(Dataset excerpts)
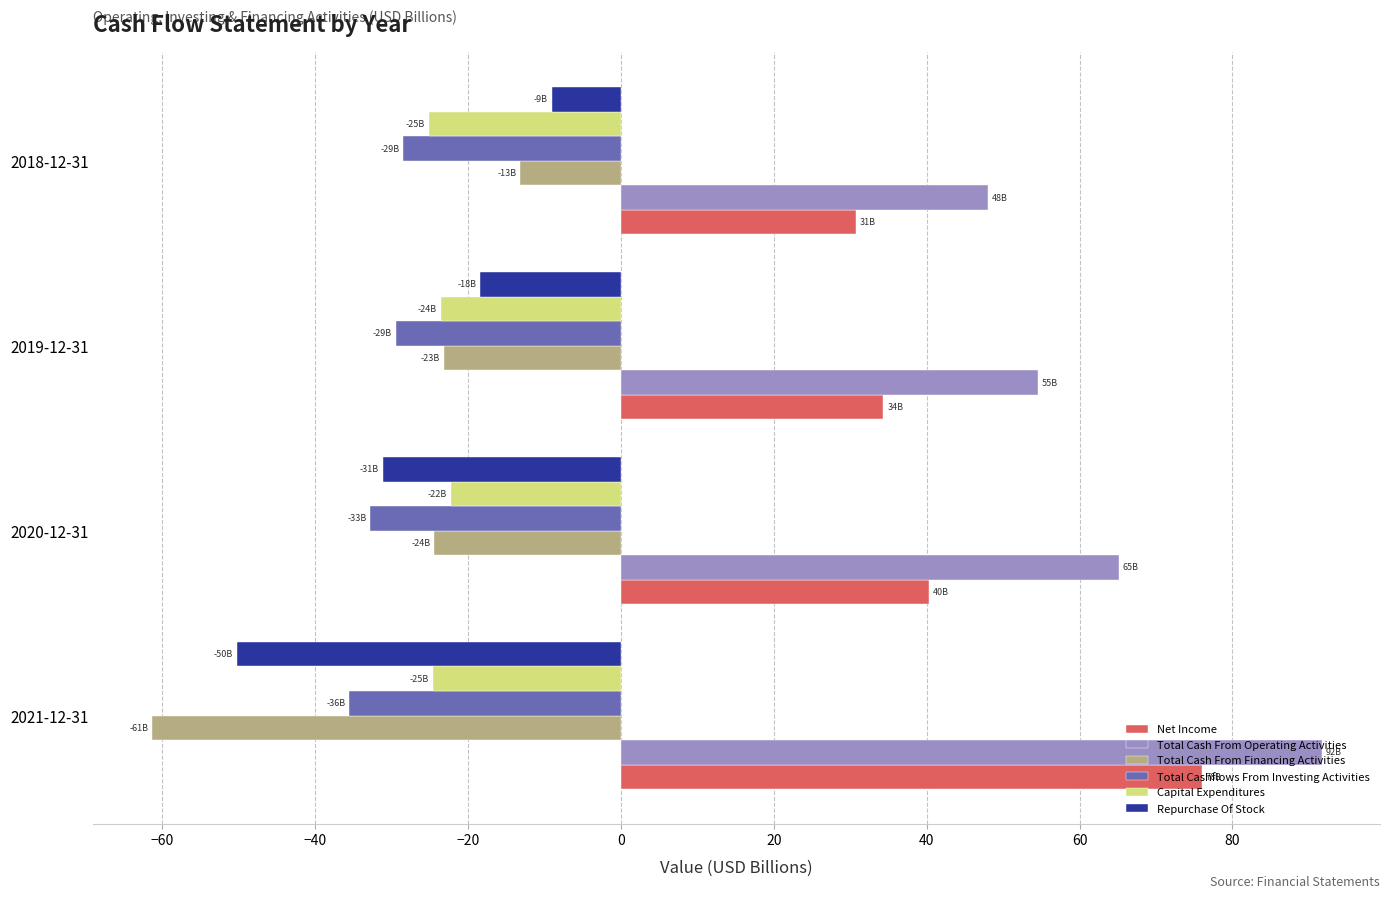

What is the lowest value of the Capital Expenditures series?

-25.1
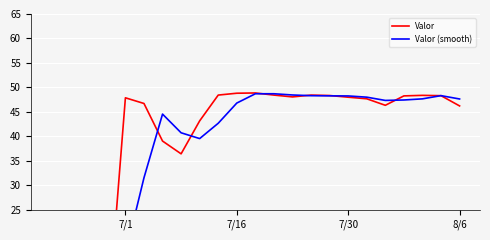

At which label does Valor (smooth) reach its minimum?

7/1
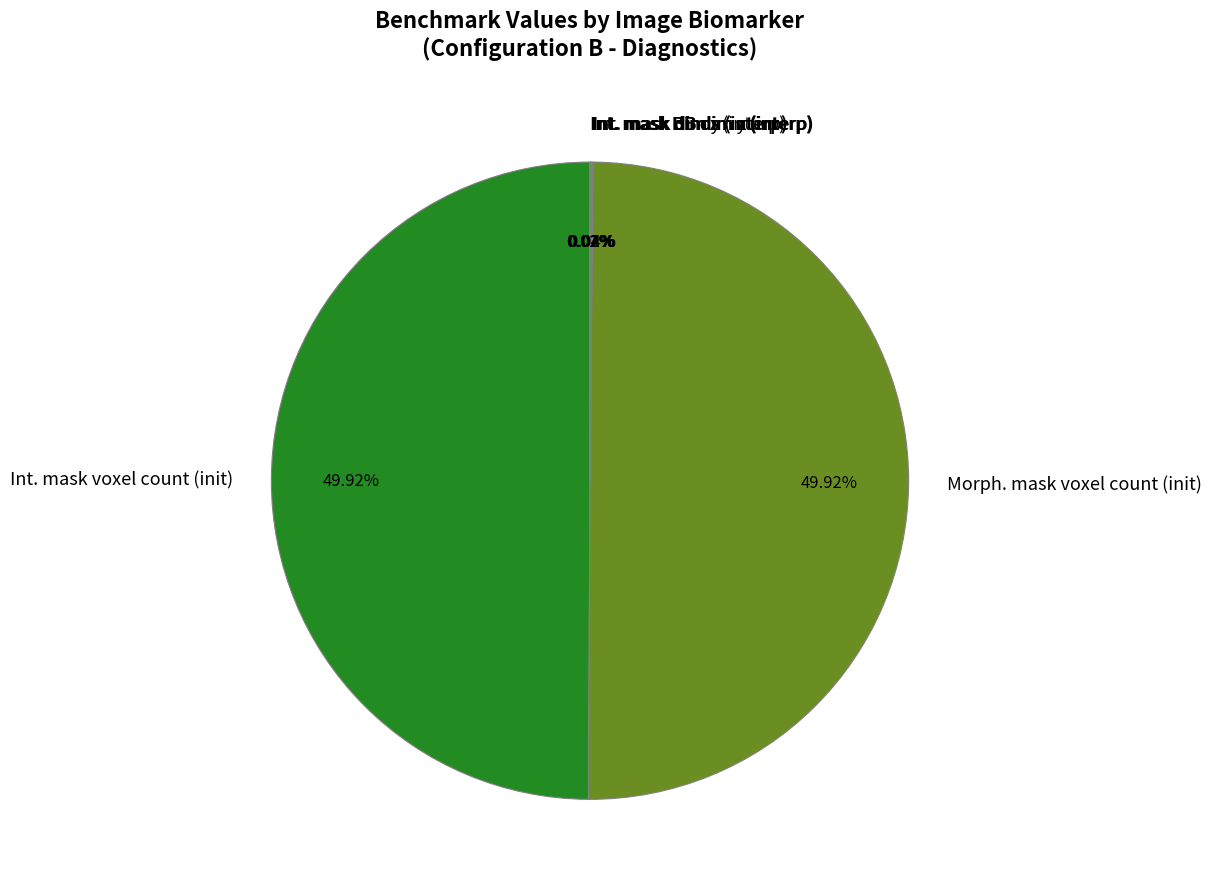

Is it true that Int. mask dim x (interp) is 0% of the pie?

True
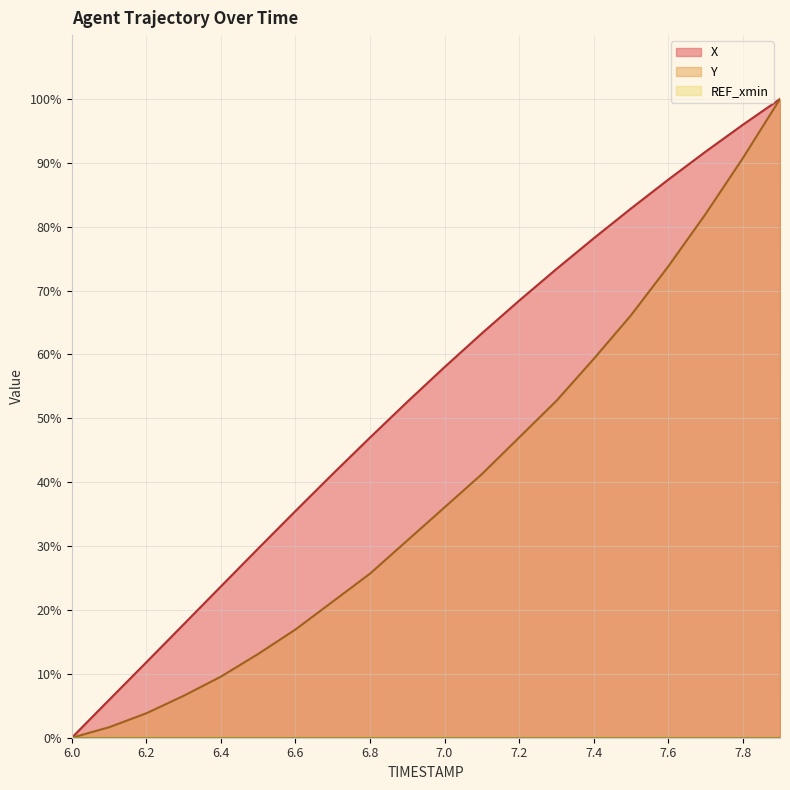

Reading right to left, list all the values displayed in this chart.

X: 7.9=100.0	7.8=96.0	7.7=91.7	7.6=87.4	7.5=82.8	7.4=78.2	7.3=73.4	7.2=68.4	7.1=63.3	7.0=58.0	6.9=52.6	6.8=47.0	6.7=41.3	6.6=35.5	6.5=29.6	6.4=23.7	6.3=17.7	6.2=11.8	6.1=5.9	6.0=0.0
Y: 7.9=100.0	7.8=90.7	7.7=82.0	7.6=73.8	7.5=66.1	7.4=59.3	7.3=52.7	7.2=47.0	7.1=41.3	7.0=36.1	6.9=30.9	6.8=25.7	6.7=21.3	6.6=16.9	6.5=13.1	6.4=9.6	6.3=6.6	6.2=3.8	6.1=1.6	6.0=0.0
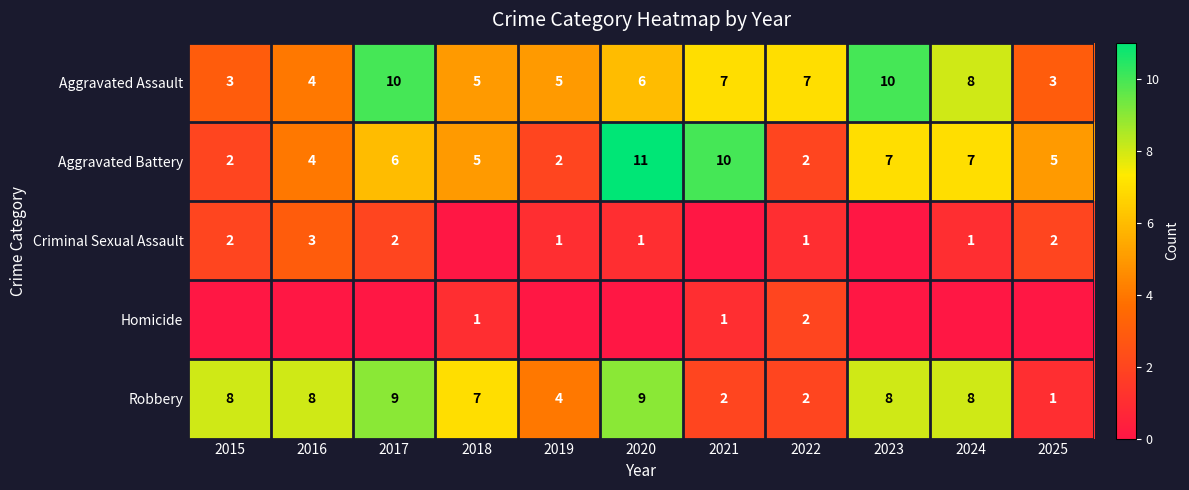

The value of Aggravated Assault at 2025 is 3. True or false?

True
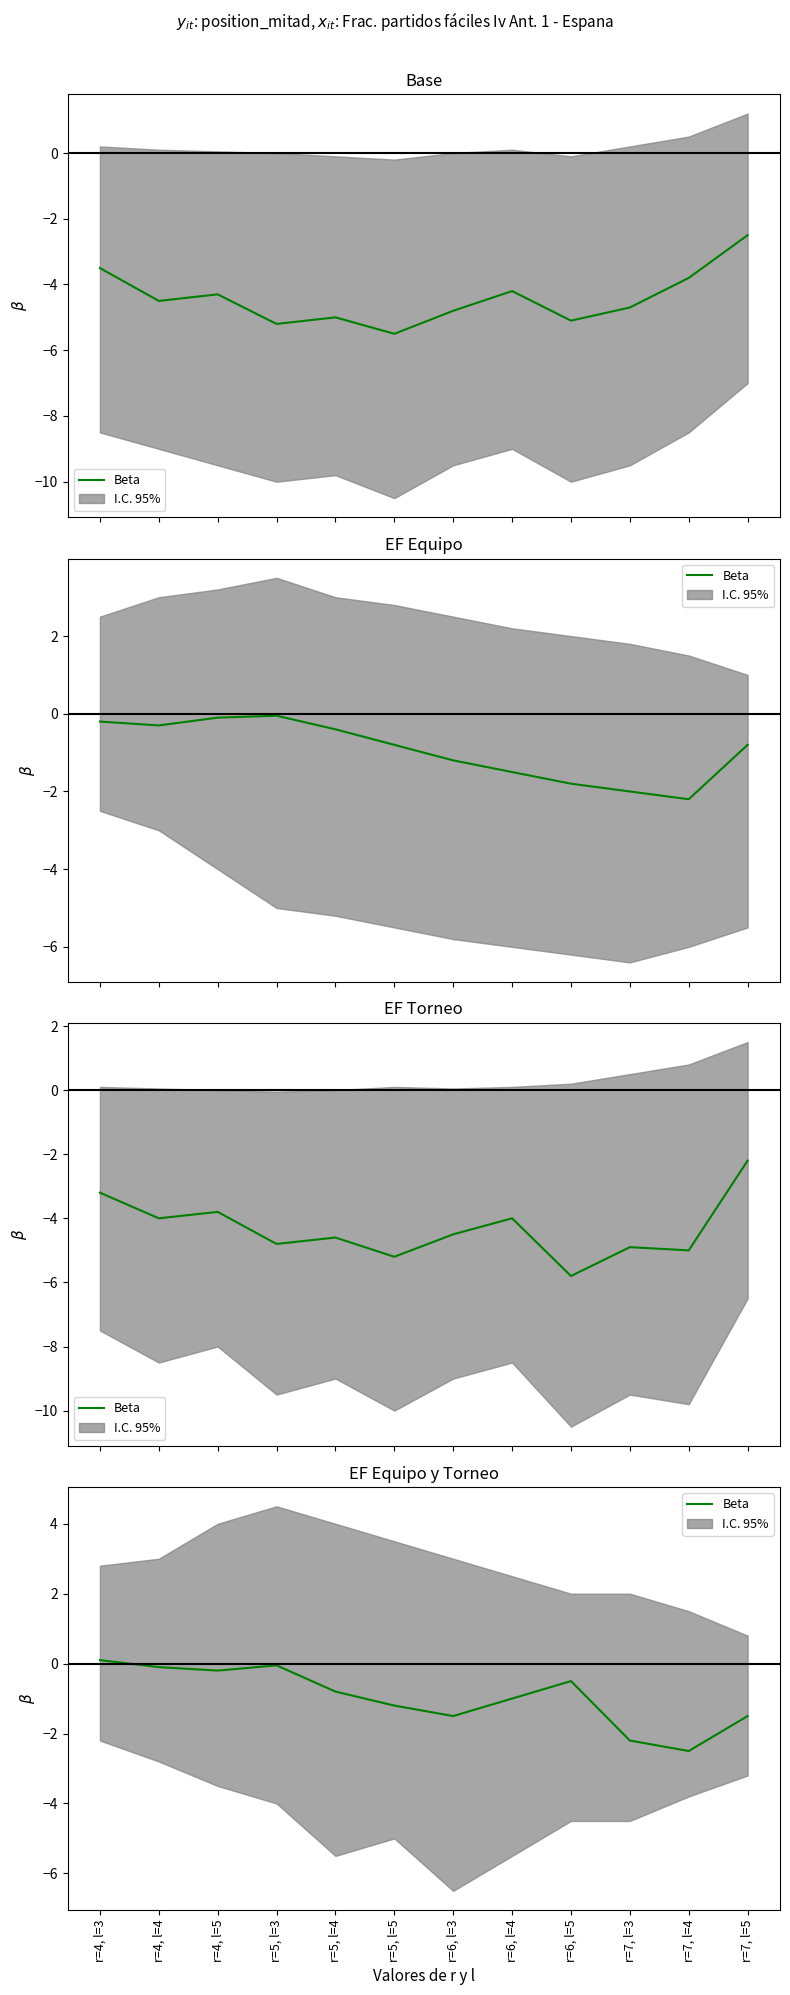

Rank the categories by value from lowest to highest.

r=7, l=4, r=7, l=3, r=6, l=3, r=7, l=5, r=5, l=5, r=6, l=4, r=5, l=4, r=6, l=5, r=4, l=5, r=4, l=4, r=5, l=3, r=4, l=3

EXERCISE DIRECTIONS – Write out the data lines exactly, starting at the line that contains "Rank the categories" and ending at the last line of the data, including both of those lines.

OUTPUT OF THE TASK –
Rank the categories by value from lowest to highest.

r=7, l=4, r=7, l=3, r=6, l=3, r=7, l=5, r=5, l=5, r=6, l=4, r=5, l=4, r=6, l=5, r=4, l=5, r=4, l=4, r=5, l=3, r=4, l=3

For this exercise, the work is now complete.